▶ _DESCRIPTION OF THE TASK_
Return the records word for word. Any pictures in them are not part of the copy.

____ PROVIDED RECORDS

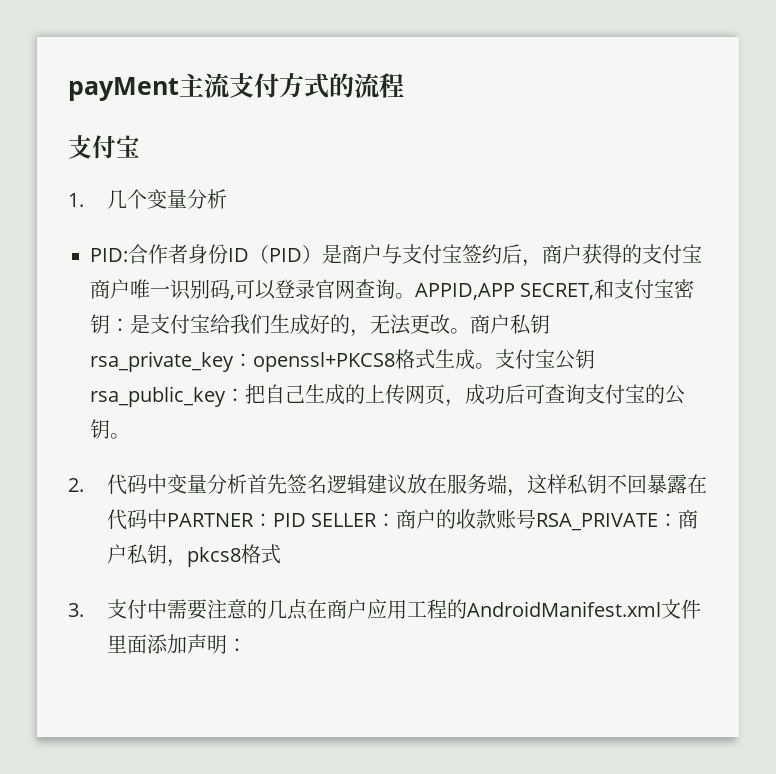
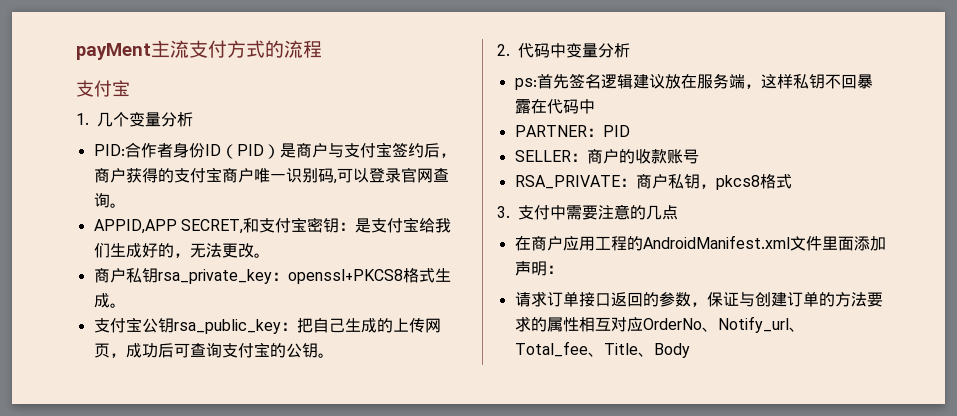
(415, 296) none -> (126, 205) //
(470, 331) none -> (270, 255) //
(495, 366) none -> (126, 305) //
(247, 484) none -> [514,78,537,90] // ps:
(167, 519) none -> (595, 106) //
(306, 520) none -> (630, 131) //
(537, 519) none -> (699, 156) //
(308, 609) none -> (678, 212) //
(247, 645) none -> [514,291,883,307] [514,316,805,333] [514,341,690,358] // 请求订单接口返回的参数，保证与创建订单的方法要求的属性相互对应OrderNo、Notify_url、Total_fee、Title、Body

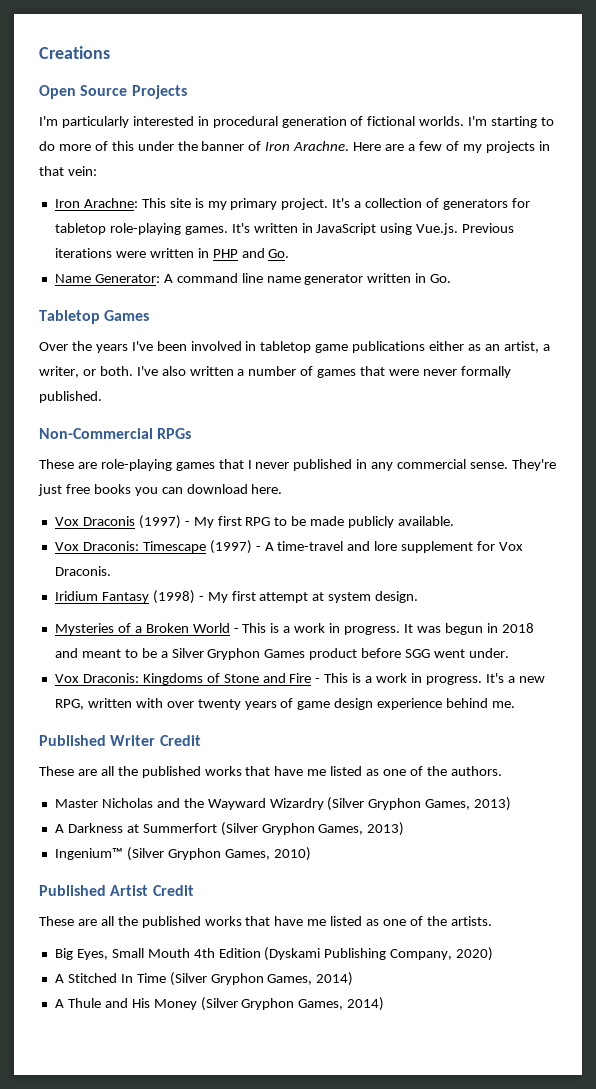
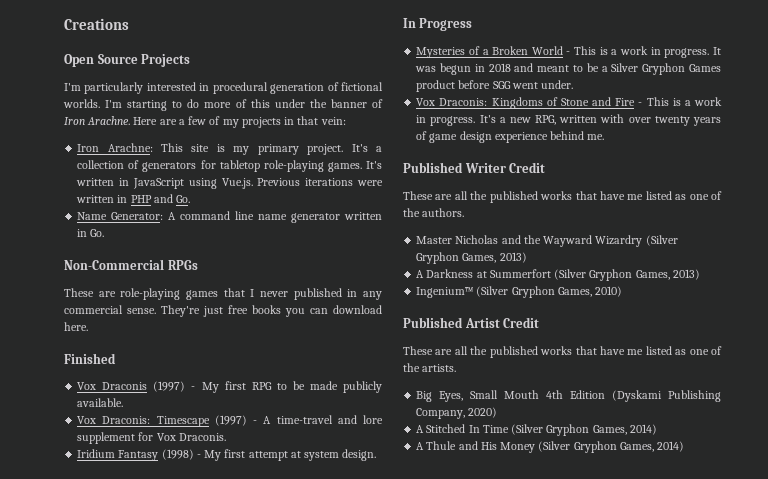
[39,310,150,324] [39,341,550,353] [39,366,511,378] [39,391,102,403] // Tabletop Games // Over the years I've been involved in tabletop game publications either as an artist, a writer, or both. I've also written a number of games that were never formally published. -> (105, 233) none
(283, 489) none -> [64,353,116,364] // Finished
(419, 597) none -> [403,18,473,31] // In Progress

________

▶ _ANSWER BOX_
(415, 296) none -> (126, 205) //
(470, 331) none -> (270, 255) //
(495, 366) none -> (126, 305) //
(247, 484) none -> [514,78,537,90] // ps:
(167, 519) none -> (595, 106) //
(306, 520) none -> (630, 131) //
(537, 519) none -> (699, 156) //
(308, 609) none -> (678, 212) //
(247, 645) none -> [514,291,883,307] [514,316,805,333] [514,341,690,358] // 请求订单接口返回的参数，保证与创建订单的方法要求的属性相互对应OrderNo、Notify_url、Total_fee、Title、Body

[39,310,150,324] [39,341,550,353] [39,366,511,378] [39,391,102,403] // Tabletop Games // Over the years I've been involved in tabletop game publications either as an artist, a writer, or both. I've also written a number of games that were never formally published. -> (105, 233) none
(283, 489) none -> [64,353,116,364] // Finished
(419, 597) none -> [403,18,473,31] // In Progress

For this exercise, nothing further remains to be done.